Written by: Seth Gordon , Newberg Graphic 

Chandler Everett and Brenden Fields are among the five to earn regional honors at Scholastic Art competition

Five Newberg High School students were recognized recently for their work at the Willamette Valley Scholastic Art competition, with Chandler Everett and Brenden Fields earning Gold Keys for their work.

Everett was inspired to enter the competition by friend and classmate Kiernen Vanden Hoek, who has had success in the past and earned a Silver Key for his work “Fractured” this year.

Everett’s winning piece “Letting Go,” however, was intended as a gift for his sister as a decoration for her wall. That and knowing that she wanted a portrait were his starting points, along with a random photograph of a bearded man in glasses he found online.

Everett’s black and white drawing is characterized by the back of the figure’s head devolving into geometric shapes which seem to be floating off in the breeze.

“I didn’t want it to look like a normal person, so I changed it up and put in those shapes and roughened parts, like the back of his head,” Everett said. “While I was drawing it I had some stuff on my mind that was bugging me and that piece really helped me to let go. I just poured my thoughts out onto the paper.”

Brenden Fields earned top honors for his stencil piece “Speak,” a Silver Key for “The World” and honorable mention for an untitled work. Fields and Everett are now eligible for national competition for their Gold Key entries.

“I don’t know if it’s because it’s my artwork and you’re always critical of yourself, but I didn’t think I would do that well in the competition,” Everett said.

Also earning a Silver Key for her piece “Looking Up” was senior Elena Krupicka, who will attend Philadelphia University to study industrial design next year. Jarom O’Neil received honorable mention for his untitled drawing as well.

“It was my first entry, so I wasn’t expecting to win anything,” Krupicka said. “I was pretty happy.”

Unlike Everett’s, Krupicka’s piece was the result an assignment from her advanced placement art class with instructor Stashia Cabral, who tasked students with portraying something either above their heads or below their feet.
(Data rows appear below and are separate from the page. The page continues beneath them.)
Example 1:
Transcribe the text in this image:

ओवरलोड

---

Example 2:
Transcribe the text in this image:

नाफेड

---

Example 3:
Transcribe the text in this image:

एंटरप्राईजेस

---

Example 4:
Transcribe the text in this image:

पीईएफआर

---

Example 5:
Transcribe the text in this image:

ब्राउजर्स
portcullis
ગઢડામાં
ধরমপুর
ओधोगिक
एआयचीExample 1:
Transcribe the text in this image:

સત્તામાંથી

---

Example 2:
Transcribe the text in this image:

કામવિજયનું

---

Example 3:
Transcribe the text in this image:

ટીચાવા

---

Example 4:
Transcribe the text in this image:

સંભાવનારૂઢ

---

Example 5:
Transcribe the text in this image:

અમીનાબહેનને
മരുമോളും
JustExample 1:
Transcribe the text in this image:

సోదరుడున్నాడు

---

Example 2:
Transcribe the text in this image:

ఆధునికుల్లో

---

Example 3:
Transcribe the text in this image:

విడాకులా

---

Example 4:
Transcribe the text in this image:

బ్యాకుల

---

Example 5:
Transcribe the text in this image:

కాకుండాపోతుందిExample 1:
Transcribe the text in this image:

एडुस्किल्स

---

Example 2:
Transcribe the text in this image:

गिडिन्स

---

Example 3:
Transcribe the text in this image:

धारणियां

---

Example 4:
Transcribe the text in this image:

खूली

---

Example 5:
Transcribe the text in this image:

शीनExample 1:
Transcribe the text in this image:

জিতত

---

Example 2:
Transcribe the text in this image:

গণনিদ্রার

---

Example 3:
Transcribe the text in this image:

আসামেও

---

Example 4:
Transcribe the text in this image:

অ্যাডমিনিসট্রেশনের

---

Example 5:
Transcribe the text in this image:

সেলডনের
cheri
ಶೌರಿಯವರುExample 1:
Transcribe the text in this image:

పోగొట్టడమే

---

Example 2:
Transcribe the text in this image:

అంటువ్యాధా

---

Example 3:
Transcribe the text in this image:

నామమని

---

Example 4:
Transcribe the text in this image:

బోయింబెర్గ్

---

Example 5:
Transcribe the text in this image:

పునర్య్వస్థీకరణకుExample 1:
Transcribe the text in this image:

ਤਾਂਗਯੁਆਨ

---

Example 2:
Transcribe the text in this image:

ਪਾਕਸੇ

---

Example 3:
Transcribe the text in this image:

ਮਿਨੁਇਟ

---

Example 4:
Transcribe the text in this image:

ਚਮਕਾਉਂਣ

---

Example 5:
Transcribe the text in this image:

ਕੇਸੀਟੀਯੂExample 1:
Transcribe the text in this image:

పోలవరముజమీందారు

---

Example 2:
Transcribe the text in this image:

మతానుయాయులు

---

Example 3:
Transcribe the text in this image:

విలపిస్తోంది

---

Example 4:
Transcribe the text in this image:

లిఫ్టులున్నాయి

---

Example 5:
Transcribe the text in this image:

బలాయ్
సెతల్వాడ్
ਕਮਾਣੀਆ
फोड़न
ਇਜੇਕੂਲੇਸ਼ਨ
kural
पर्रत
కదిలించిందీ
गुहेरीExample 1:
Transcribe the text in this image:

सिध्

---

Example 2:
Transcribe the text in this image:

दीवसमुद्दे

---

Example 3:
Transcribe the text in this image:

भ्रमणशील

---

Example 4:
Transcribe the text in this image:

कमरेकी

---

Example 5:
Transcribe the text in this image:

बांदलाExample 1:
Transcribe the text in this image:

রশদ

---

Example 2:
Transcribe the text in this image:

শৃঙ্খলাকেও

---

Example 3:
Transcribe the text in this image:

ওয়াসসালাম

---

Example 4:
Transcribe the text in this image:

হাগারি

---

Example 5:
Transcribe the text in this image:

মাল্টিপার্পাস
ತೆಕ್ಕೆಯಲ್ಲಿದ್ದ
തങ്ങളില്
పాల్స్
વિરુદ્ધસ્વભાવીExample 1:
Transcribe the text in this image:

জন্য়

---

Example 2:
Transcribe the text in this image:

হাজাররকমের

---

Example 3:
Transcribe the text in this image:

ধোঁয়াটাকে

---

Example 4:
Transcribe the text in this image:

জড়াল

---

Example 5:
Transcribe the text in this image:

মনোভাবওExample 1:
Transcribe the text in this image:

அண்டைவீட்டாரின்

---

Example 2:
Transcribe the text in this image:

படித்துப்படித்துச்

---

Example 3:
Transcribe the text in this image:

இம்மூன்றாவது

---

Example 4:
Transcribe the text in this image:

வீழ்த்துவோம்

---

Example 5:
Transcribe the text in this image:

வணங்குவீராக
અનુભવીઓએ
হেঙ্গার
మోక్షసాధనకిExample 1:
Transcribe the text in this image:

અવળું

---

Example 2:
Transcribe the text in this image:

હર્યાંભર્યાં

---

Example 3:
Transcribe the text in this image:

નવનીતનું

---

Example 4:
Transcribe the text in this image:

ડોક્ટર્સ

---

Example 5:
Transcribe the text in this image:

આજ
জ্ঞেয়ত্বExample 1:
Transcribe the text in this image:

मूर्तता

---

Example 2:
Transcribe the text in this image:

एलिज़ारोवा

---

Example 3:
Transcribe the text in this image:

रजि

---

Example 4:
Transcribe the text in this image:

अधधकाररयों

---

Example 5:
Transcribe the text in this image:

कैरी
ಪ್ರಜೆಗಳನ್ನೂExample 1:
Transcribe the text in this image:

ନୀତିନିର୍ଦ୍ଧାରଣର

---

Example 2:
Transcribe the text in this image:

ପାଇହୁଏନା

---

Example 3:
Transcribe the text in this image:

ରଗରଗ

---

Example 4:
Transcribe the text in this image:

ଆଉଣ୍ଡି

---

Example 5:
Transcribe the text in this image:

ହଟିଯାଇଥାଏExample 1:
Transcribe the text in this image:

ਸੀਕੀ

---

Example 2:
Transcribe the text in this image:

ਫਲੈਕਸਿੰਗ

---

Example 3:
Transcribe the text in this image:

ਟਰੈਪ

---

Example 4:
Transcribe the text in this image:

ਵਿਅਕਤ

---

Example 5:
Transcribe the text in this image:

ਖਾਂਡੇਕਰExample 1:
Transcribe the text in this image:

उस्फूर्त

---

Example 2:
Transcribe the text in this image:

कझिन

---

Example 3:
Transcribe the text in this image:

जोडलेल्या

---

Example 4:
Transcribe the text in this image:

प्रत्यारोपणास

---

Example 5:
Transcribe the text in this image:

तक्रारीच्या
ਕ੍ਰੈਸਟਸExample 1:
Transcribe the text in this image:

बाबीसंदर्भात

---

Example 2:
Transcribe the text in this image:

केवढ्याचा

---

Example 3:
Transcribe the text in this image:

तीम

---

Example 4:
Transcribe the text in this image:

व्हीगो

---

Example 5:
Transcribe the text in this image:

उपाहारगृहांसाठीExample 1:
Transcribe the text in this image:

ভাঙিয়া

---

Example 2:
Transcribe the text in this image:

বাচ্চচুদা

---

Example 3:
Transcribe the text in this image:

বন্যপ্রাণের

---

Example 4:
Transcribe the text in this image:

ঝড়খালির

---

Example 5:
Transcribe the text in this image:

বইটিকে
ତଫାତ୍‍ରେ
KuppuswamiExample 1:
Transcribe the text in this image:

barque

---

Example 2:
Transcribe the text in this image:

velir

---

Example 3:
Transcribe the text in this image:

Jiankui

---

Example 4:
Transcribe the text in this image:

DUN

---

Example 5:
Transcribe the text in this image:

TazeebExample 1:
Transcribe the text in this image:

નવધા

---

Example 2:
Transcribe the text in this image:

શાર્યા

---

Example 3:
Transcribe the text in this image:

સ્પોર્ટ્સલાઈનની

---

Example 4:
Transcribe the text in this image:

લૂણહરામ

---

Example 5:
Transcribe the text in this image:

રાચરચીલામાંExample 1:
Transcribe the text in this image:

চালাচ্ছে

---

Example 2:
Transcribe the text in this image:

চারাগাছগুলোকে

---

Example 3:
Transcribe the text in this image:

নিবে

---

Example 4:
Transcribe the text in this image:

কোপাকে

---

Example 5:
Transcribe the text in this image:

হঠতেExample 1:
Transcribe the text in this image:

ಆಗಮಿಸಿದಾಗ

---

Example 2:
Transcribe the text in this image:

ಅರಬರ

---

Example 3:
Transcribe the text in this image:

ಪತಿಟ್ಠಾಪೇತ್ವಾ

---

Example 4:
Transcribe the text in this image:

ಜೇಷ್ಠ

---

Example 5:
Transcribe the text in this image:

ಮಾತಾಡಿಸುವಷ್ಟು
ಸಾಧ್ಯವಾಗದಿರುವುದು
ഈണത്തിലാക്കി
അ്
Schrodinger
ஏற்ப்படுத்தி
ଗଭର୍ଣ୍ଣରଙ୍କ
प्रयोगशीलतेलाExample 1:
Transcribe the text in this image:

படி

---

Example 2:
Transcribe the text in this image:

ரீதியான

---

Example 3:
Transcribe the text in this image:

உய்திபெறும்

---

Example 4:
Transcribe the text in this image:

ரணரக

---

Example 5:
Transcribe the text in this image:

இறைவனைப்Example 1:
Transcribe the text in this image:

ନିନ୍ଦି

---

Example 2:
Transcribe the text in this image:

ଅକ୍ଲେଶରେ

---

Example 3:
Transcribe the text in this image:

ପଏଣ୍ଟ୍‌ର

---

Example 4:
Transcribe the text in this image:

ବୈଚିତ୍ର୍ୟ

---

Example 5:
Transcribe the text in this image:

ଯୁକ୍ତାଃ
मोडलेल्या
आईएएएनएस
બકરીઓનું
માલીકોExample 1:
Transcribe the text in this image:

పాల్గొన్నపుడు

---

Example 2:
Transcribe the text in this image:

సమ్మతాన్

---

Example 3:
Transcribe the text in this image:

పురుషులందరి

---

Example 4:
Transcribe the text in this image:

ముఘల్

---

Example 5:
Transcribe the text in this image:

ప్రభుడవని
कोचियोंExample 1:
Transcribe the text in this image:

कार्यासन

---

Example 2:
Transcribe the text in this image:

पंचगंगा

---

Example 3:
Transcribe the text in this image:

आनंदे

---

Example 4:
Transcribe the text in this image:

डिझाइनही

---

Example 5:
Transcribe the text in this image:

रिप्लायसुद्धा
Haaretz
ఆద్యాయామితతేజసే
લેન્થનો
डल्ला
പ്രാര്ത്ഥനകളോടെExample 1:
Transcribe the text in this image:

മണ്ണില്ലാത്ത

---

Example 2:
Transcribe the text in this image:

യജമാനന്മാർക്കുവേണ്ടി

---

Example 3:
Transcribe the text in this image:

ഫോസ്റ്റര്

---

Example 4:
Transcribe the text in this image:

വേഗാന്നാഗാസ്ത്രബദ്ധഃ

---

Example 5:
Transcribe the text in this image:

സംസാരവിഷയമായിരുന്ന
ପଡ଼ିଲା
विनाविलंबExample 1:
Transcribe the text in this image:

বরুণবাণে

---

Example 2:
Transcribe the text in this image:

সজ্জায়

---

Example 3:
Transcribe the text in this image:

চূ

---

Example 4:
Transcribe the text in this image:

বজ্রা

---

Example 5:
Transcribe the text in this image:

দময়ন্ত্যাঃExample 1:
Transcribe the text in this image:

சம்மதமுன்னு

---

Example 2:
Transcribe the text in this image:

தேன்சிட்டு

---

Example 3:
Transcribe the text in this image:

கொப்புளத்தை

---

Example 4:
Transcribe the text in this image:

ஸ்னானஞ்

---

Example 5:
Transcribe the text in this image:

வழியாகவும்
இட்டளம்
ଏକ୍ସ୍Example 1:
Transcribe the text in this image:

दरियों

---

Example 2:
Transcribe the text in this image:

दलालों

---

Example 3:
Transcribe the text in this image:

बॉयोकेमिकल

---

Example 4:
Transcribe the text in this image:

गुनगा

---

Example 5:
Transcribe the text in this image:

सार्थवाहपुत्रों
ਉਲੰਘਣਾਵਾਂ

Her depiction of a portion of the Newberg School District Administration building is a bit askew and intersected by the barren branches of a tree.

“I just like the way that it looked and I didn’t want anything to be clearly in focus,” Krupicka said. “I just wanted it to (appear) that you were looking up at something. It’s the perspective of walking down the sidewalk and looking up at the building.”